WORK TO COMPLETE | The expected answer is every line of the material that contains the word "live".

#####

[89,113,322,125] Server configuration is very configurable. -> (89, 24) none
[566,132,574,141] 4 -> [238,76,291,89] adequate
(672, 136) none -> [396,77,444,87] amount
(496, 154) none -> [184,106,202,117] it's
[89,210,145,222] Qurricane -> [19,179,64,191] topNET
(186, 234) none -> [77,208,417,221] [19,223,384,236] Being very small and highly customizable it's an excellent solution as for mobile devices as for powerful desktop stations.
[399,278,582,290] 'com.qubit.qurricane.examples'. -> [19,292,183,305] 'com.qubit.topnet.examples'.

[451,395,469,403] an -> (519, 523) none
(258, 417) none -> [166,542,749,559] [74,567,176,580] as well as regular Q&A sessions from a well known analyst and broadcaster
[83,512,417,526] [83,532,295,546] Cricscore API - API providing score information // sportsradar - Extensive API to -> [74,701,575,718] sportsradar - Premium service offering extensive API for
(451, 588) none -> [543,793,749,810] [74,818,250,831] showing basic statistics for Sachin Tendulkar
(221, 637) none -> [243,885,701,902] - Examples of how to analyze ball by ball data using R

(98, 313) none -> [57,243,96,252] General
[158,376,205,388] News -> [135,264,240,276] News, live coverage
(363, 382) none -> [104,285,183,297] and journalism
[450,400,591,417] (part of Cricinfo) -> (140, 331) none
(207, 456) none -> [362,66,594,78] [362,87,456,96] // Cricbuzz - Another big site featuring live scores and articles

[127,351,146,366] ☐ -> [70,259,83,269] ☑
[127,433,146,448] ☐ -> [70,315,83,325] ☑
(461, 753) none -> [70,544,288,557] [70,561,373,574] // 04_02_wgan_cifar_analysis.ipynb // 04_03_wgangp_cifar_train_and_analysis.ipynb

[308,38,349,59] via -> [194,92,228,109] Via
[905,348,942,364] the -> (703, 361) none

#####

ANSWER BELOW |
[158,376,205,388] News -> [135,264,240,276] News, live coverage
(207, 456) none -> [362,66,594,78] [362,87,456,96] // Cricbuzz - Another big site featuring live scores and articles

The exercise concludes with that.